[Landmark coordinate records]
++++

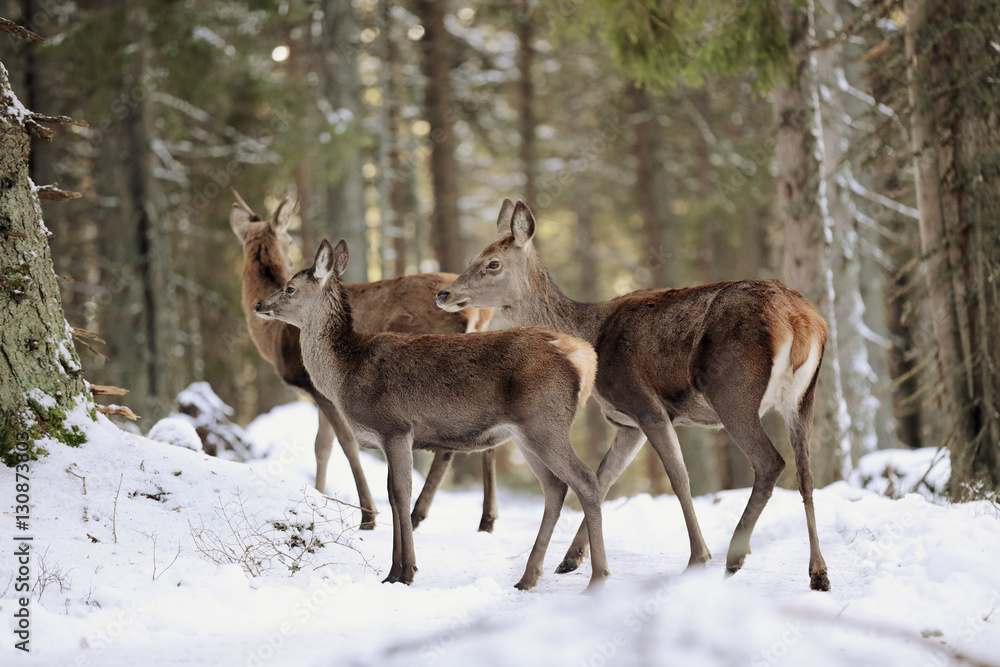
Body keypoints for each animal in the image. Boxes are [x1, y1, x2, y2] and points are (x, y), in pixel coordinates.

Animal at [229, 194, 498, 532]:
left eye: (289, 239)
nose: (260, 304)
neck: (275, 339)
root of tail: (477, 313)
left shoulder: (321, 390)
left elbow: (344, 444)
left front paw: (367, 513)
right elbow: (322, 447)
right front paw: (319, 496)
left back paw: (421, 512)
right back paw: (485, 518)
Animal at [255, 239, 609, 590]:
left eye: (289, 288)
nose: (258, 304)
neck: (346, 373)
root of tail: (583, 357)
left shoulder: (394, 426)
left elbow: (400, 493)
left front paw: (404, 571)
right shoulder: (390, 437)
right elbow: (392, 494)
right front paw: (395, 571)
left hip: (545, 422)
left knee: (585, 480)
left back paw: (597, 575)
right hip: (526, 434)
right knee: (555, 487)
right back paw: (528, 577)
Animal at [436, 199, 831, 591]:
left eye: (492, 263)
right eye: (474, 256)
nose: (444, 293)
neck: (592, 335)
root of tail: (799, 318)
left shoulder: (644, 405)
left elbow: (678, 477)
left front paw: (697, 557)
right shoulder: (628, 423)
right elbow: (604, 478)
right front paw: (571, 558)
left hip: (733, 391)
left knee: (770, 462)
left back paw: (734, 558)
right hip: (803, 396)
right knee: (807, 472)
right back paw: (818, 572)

++++

▶ **What this task involves**
Lines to set down from above: the line with "left elbow: (344, 444)", the line with "left elbow: (678, 477)", and every line between, each exactly as written.

▶ **Result for this exercise**
left elbow: (344, 444)
left front paw: (367, 513)
right elbow: (322, 447)
right front paw: (319, 496)
left back paw: (421, 512)
right back paw: (485, 518)
Animal at [255, 239, 609, 590]:
left eye: (289, 288)
nose: (258, 304)
neck: (346, 373)
root of tail: (583, 357)
left shoulder: (394, 426)
left elbow: (400, 493)
left front paw: (404, 571)
right shoulder: (390, 437)
right elbow: (392, 494)
right front paw: (395, 571)
left hip: (545, 422)
left knee: (585, 480)
left back paw: (597, 575)
right hip: (526, 434)
right knee: (555, 487)
right back paw: (528, 577)
Animal at [436, 199, 831, 591]:
left eye: (492, 263)
right eye: (474, 256)
nose: (444, 293)
neck: (592, 335)
root of tail: (799, 318)
left shoulder: (644, 405)
left elbow: (678, 477)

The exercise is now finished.